Alıştırma: Aşağıdaki verilerde yer alan bütün satırları hiçbir değişiklik yapmadan tekrarlayın. Resimleri yanıta eklemeyin.

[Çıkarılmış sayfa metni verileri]
>>

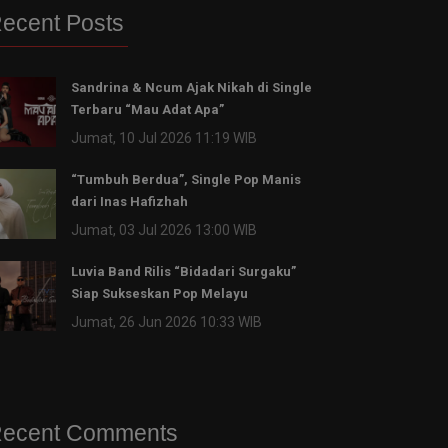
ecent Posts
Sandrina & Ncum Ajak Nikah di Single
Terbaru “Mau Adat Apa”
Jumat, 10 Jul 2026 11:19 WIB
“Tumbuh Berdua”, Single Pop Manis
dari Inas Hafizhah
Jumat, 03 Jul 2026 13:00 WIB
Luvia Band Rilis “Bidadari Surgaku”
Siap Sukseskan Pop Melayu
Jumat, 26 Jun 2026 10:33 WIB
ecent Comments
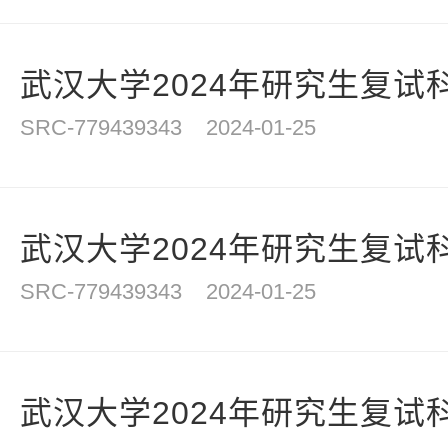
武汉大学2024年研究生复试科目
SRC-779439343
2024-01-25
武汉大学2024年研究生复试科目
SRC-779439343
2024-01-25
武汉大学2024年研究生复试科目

<<

Yanıt alanı:
ecent Posts
Sandrina & Ncum Ajak Nikah di Single
Terbaru “Mau Adat Apa”
Jumat, 10 Jul 2026 11:19 WIB
“Tumbuh Berdua”, Single Pop Manis
dari Inas Hafizhah
Jumat, 03 Jul 2026 13:00 WIB
Luvia Band Rilis “Bidadari Surgaku”
Siap Sukseskan Pop Melayu
Jumat, 26 Jun 2026 10:33 WIB
ecent Comments
武汉大学2024年研究生复试科目
SRC-779439343
2024-01-25
武汉大学2024年研究生复试科目
SRC-779439343
2024-01-25
武汉大学2024年研究生复试科目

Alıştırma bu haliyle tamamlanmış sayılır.